### DATASET CONTENT

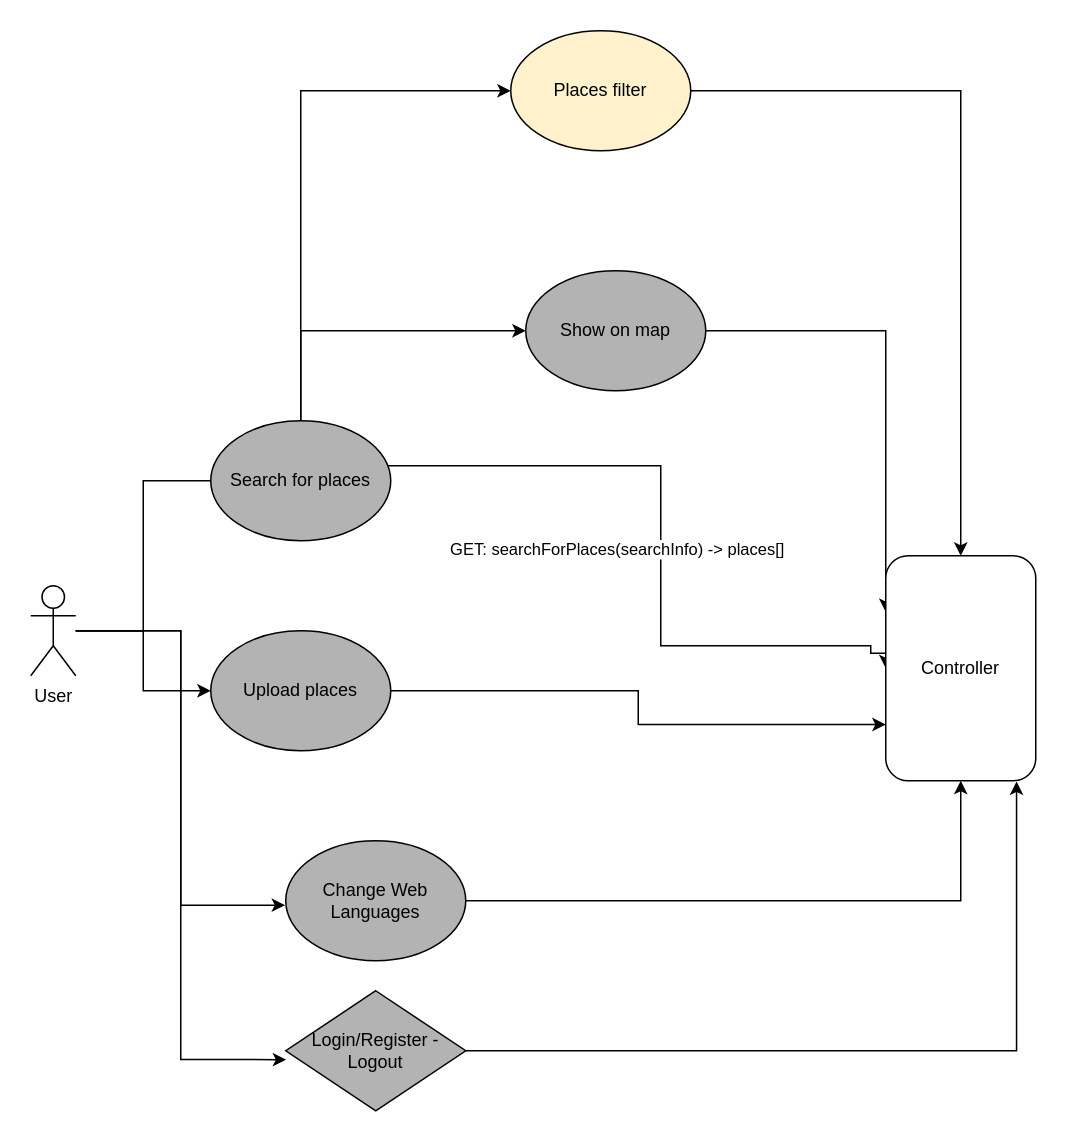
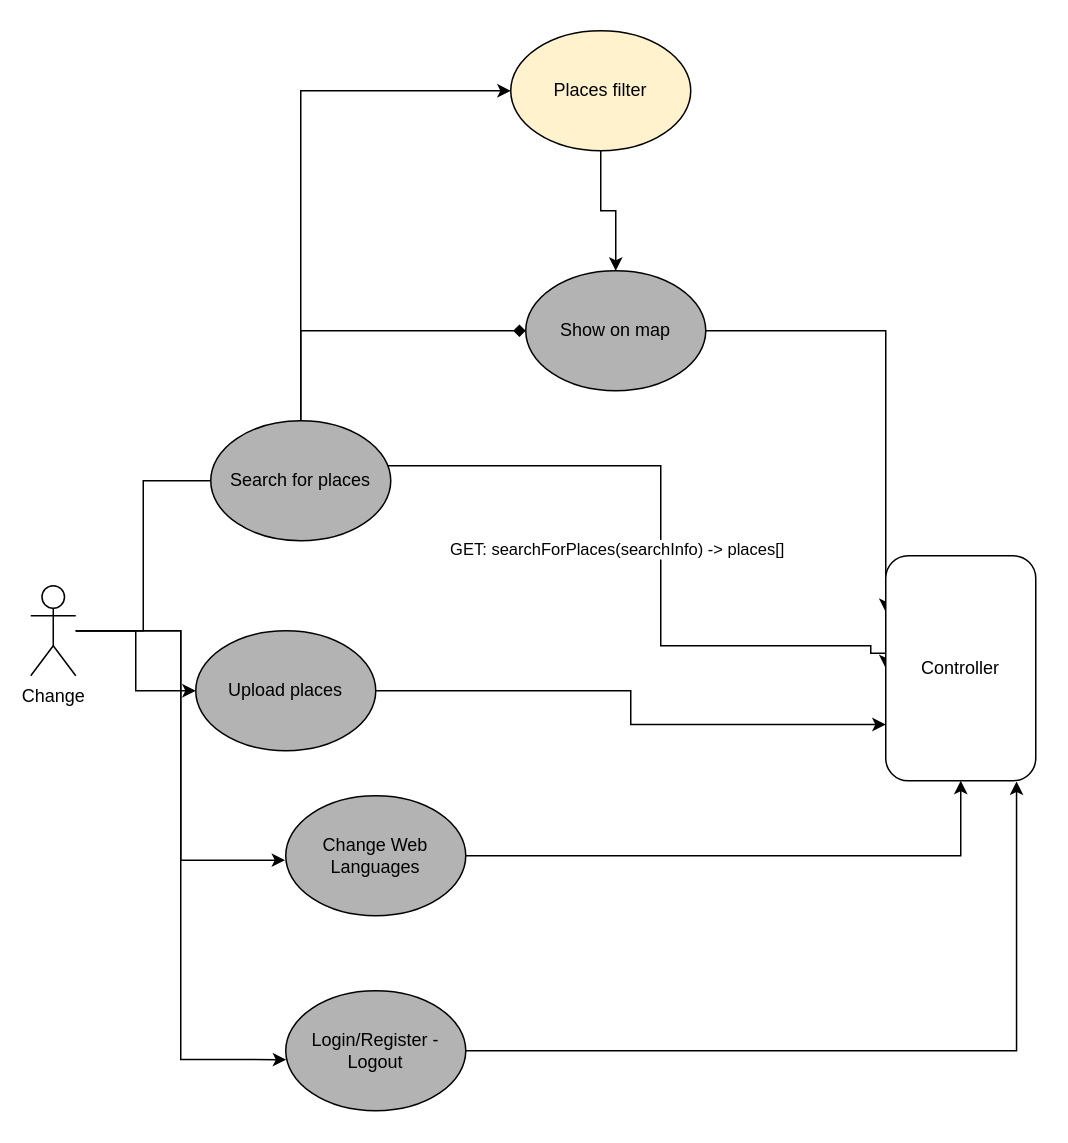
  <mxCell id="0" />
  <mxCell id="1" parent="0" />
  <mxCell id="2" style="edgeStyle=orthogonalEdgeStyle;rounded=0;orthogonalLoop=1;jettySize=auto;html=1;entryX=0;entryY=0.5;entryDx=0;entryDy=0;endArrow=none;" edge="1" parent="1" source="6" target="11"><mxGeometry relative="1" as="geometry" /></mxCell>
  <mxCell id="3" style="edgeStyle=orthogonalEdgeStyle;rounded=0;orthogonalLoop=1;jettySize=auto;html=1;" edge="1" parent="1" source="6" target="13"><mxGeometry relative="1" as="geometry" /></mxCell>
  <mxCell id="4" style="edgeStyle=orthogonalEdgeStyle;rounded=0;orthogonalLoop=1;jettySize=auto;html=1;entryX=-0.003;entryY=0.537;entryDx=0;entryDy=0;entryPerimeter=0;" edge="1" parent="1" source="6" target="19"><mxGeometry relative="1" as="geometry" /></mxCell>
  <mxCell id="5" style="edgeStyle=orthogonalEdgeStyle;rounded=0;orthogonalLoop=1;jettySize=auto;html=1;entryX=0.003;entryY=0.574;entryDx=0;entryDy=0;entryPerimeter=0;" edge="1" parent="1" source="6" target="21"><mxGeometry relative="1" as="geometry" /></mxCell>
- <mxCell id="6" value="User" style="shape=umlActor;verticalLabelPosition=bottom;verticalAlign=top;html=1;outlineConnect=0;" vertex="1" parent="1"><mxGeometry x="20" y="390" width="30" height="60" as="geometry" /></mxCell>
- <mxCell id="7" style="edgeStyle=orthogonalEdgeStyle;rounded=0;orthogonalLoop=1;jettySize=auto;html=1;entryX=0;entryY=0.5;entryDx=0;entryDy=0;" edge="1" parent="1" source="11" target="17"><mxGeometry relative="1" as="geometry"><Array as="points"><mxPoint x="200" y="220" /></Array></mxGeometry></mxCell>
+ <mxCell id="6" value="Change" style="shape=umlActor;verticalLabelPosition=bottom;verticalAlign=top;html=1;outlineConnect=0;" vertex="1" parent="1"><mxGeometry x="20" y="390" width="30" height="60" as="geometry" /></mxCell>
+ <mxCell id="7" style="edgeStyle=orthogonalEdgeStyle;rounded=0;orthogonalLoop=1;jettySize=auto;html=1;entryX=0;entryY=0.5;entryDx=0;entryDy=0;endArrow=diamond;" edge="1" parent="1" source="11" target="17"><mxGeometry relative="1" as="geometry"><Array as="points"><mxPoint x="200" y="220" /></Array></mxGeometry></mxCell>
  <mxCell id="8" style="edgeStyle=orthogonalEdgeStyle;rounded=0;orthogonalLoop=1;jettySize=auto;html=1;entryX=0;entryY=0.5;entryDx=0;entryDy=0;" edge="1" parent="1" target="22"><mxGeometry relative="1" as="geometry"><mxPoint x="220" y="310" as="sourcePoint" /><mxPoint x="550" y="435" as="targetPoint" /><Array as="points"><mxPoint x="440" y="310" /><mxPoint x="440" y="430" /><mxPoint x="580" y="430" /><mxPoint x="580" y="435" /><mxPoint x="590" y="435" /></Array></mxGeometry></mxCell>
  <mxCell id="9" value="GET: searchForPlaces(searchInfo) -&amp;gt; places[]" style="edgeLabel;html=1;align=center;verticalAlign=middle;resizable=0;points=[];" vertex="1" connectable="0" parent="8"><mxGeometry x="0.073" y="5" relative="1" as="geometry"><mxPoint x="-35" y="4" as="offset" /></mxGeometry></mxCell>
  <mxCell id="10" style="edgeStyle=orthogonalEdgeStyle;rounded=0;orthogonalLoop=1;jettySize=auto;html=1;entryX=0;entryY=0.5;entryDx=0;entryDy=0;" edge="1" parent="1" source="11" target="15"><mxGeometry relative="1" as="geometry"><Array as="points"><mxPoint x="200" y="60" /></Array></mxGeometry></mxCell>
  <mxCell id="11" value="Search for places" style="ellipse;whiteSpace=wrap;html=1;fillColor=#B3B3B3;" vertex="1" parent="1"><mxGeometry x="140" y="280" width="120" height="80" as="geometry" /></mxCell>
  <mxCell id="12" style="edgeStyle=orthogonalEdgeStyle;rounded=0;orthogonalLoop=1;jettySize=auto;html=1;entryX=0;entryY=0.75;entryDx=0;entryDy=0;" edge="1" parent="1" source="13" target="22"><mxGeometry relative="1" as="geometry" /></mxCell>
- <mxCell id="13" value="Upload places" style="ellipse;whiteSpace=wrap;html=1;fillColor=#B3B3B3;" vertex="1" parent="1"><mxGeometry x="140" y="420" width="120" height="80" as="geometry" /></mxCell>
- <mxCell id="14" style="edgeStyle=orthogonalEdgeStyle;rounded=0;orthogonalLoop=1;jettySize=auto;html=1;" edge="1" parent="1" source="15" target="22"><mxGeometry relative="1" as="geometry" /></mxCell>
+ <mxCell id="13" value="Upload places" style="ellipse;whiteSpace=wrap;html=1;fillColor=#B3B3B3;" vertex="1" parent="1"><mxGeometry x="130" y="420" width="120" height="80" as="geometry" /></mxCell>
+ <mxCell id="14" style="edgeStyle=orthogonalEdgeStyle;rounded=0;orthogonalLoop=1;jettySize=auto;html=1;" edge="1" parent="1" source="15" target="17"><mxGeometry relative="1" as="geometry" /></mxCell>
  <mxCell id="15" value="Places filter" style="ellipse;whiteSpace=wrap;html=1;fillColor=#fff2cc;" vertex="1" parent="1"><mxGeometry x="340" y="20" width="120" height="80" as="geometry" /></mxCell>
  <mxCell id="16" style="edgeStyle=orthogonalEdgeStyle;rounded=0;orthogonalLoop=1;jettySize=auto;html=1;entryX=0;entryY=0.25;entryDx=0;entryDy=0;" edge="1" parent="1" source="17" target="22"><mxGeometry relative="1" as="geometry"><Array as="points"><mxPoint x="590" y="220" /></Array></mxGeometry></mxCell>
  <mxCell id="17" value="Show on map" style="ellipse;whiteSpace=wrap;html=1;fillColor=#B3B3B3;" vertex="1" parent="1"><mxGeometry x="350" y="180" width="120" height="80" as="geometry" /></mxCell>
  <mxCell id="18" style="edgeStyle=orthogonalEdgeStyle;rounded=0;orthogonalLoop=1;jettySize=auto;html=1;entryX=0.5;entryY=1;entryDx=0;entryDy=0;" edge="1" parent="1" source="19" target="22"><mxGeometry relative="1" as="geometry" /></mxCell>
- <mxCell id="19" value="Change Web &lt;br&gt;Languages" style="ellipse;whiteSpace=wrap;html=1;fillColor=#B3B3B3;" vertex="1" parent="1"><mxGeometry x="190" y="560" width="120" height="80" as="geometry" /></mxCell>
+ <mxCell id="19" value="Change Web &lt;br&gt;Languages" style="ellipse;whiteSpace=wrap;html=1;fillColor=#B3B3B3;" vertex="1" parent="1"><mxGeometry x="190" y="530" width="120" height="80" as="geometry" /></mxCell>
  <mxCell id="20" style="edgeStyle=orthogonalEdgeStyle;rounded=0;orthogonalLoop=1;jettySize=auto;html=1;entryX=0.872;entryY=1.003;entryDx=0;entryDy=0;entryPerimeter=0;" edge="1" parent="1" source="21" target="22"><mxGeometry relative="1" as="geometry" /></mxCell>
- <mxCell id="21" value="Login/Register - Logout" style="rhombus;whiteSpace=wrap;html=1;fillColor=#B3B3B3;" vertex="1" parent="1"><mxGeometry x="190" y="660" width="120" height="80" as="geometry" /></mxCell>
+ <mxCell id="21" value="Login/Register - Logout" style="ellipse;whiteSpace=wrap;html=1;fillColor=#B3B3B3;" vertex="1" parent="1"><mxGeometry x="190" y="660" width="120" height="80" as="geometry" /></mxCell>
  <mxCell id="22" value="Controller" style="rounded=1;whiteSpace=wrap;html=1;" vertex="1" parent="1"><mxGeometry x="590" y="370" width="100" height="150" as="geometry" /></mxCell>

######
### DATASET CONTENT

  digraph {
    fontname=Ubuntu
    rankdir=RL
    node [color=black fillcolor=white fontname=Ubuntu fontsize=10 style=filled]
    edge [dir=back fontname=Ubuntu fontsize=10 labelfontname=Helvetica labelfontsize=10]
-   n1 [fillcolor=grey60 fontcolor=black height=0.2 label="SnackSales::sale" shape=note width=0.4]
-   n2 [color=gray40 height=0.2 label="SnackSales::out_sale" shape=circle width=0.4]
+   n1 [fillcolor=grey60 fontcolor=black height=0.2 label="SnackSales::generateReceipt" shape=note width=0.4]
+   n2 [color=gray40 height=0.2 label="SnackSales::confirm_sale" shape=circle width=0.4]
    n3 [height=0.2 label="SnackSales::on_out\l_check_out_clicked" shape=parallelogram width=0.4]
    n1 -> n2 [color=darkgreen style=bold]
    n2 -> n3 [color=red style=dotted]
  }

######

#### [WRITTEN TASK]
Please pick out every row above that contains the string "SnackSales" and copy each of those rows in full.

#### [RESULT OF THE TASK]
-   n1 [fillcolor=grey60 fontcolor=black height=0.2 label="SnackSales::sale" shape=note width=0.4]
-   n2 [color=gray40 height=0.2 label="SnackSales::out_sale" shape=circle width=0.4]
+   n1 [fillcolor=grey60 fontcolor=black height=0.2 label="SnackSales::generateReceipt" shape=note width=0.4]
+   n2 [color=gray40 height=0.2 label="SnackSales::confirm_sale" shape=circle width=0.4]
    n3 [height=0.2 label="SnackSales::on_out\l_check_out_clicked" shape=parallelogram width=0.4]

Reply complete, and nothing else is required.